Караим уже приехал. Он – военный комендант Донецка и наш командир. Бритый наголо бородатый мужик в папахе с погонами подполковника. За пару лет до войны он ушёл в запас из системы МВД и взялся за оружие в первый же месяц в родном Енакиево. Мы выстроились.

– Бойцы! Существует угроза прорыва врага в Донецк. Наша задача патрулировать опасные места, в которых это может произойти. Кроме того, в город уже просочились ДРГ противника. Это мобильные миномётные группы, цель которых – парализовать наши военные коммуникации. Нам ставится задача прочёсывать город с целью их выявления и в случае обнаружения принимать бой. Но первоочередная задача – возможные места прорыва. Всем всё понятно?

Нам понятно. Вторая линия обороны города, к которой относился гарнизон Донецка, знала свои задачи давно. Мы знали, и мы ждали. Разбиваемся на группы. Мы с Таксистом попадаем в группу, которой командует Сфинкс. Сразу выезжаем в свой сектор. Смотрю в окно машины: город продолжает жить своей жизнью. По улицам гуляют люди, никто никуда не спешит, не бежит, не прячется. Только немногие пока что знают, что в нескольких километрах от них двадцать минут назад разверзлась преисподняя и твари, которых она исторгла из своей утробы, как раз сейчас рвутся вперёд. К ним. К их домам. К их жизням. К этим самым людям, гуляющим по ночным улицам города. К их детям, жёнам и матерям. И, возможно, мы – единственные, кто окажется между тварями и людьми. Н-да. Что тут скажешь?

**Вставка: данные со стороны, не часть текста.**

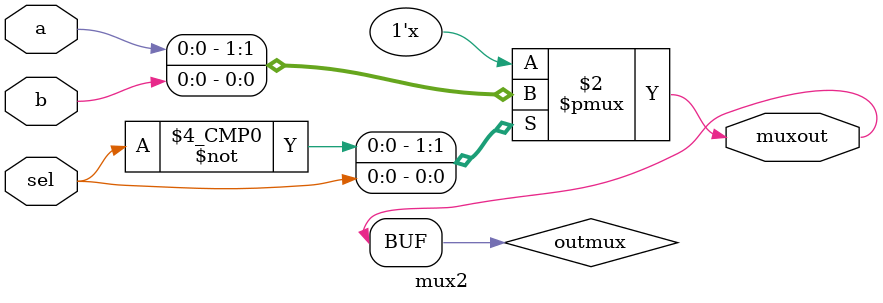
<source format=v>
`timescale 1ns / 1ps


module mux2(
    input a,
    input b,
    input sel,
    output muxout
    );
    
reg outmux;

always @ *
begin
case(sel)
1'b0 : outmux = a;
1'b1 : outmux = b;
endcase
end   

assign  muxout = outmux;    
    
endmodule

</source>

– Смотрите, парни. – Сфинкс спокоен. Он такое уже видел. – Попытаться прорваться в город «по-тихому» они ещё как могут. Возможные направления мы сейчас и будем окучивать. В случае если они полезут здесь, наша задача: доложить о месте прорыва, обозначиться стрельбой и продержаться, сколько хватит…

– Чего хватит?

Сфинкс секунду молчит.

– Нас.

Он не продолжает. Мы всё поняли. В нависшей тишине сухо клацнуло пять затворов и пять предохранителей.

Выезжаем на окраину. Более или менее нормальная (даже по современным донецким нормам) дорога закончилась уже десять минут назад, и белое «Рено» скачет по колдобинам размером с айсберг. Прихваченные крещенским морозом грязевые торосы скользят, и передвижение по ним превращается в экстремальные гонки. Нам нельзя ехать медленно. Возможно, времени у нас даже меньше, чем мы думаем. Едем в тишине, внимательно вглядываясь в тёмные сгустки ночи за окном. Только Таксист и Сфинкс впереди периодически о чём-то коротко спорят. Два офицера советской армии, они не очень ладят, но сейчас это не имеет значения. Периодически то там, то тут вспыхивают фары гражданских машин. Они передвигаются как-то крадучись, испуганно. Непонятное, безотчётное напряжение уже начало заползать в город и впиваться в его жителей своими невидимыми ледяными когтями. Этого невозможно объяснить словами. Это можно только почувствовать.